- [ACTIVITY]
Begin with the line containing "Ամբողջը права на" and copy every line after it to the end of the entries, exactly, leaving out the lines before it.

- [INFORMATION GIVEN]
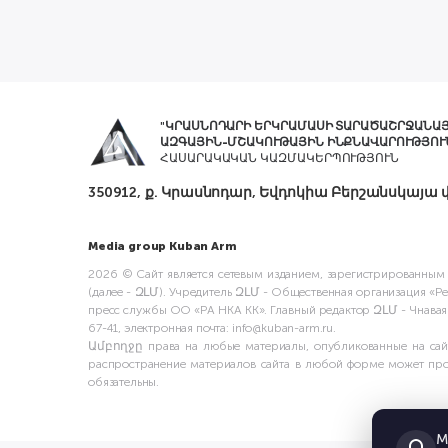
"ԿՐԱՍՆՈԴԱՐԻ ԵՐԿՐԱՄԱՍԻ ՏԱՐԱԾԱՇՐՋԱՆԱ
ԱԶԳԱՅԻՆ-ՄՇԱԿՈՒԹԱՅԻՆ ԻՆՔՆԱՎԱՐՈՒԹՅՈՒ
ՀԱՍԱՐԱԿԱԿԱՆ ԿԱԶՄԱԿԵՐՊՈՒԹՅՈՒՆ
350912, ք. Կրասնոդար, Եվդոկիա Բերշանսկայա փ
Media group Kuban Arm
2026 © Сайт является сетевым изданием, зарегистрированным
(далее - ԶԼՄ). Учредитель ԶԼՄ - Общественная организация «
пресс службы ОО «РА НКА КК». Главный редактор ԶԼՄ - Чнаваян 
67-41, электронная почта: info@kuban-arm.ru.
Ամբողջը права на любые материалы, опубликованные на сайт
распространение материалов сайта в любой форме может прои
обязательны.
М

- [RESULT]
Ամբողջը права на любые материалы, опубликованные на сайт
распространение материалов сайта в любой форме может прои
обязательны.
М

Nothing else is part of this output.